278. Sou uma criança, não entendo nada

"Sou uma criança, não entendo nada" é canção que mostra o tremendão Erasmo Carlos reconhecendo a fragilidade masculina diante da mulher: no caso, a sabedoria materna. Aliás, foi Erasmo quem cantou os versos que desmentem a ideia de que "a mulher é sexo frágil": mentira absurda!
Sem deixar que lembrar que foi neste ano que o Ramones estreou, em 1974, os tempos do hard rock, por exemplo, pareciam estar ficando para trás. Com algumas bandas se desfazendo, o indivíduo, desamparado, começava a rever sua postura: ao invés da agressão e da violência ideológicas, através do som e do ritmo, o aconchego; ao invés do coletivo, o mergulho individual em si.
Nesta perspectiva, o disco 1990 - Projeto salva terra! (1974), de Erasmo Carlos, é bastante significativo e sintomático da insustentabilidade de uma ditadura militar, com o consequente desgaste (cansaço) dos movimentos de resistência.

• [Conjunto de tarefas]:
a – Reescreva de forma mais concisa o parágrafo do trecho sobre Erasmo Carlos iniciado por "Nesta perspectiva, o disco", preservando seus fatos principais.
b – Transcreva sem alterações o trecho sobre Erasmo Carlos de "278. Sou uma" até "individual em si.".
As linhas a seguir não têm relação com o trecho sobre Erasmo Carlos.

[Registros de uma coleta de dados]

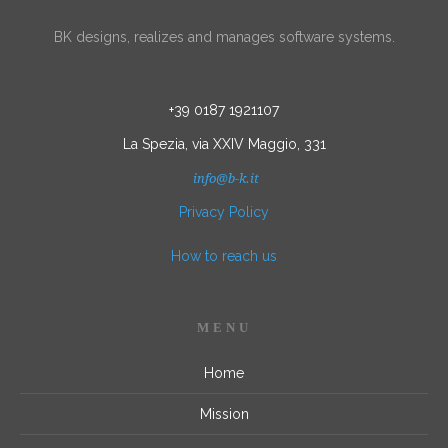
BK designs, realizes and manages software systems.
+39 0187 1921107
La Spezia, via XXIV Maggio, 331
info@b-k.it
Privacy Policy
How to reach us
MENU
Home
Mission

• [Lista de respostas]:
a – O disco 1990 - Projeto salva terra! (1974), de Erasmo Carlos, é significativo e sintomático da insustentabilidade da ditadura militar e do consequente desgaste dos movimentos de resistência.

b –
278. Sou uma criança, não entendo nada

"Sou uma criança, não entendo nada" é canção que mostra o tremendão Erasmo Carlos reconhecendo a fragilidade masculina diante da mulher: no caso, a sabedoria materna. Aliás, foi Erasmo quem cantou os versos que desmentem a ideia de que "a mulher é sexo frágil": mentira absurda!
Sem deixar que lembrar que foi neste ano que o Ramones estreou, em 1974, os tempos do hard rock, por exemplo, pareciam estar ficando para trás. Com algumas bandas se desfazendo, o indivíduo, desamparado, começava a rever sua postura: ao invés da agressão e da violência ideológicas, através do som e do ritmo, o aconchego; ao invés do coletivo, o mergulho individual em si.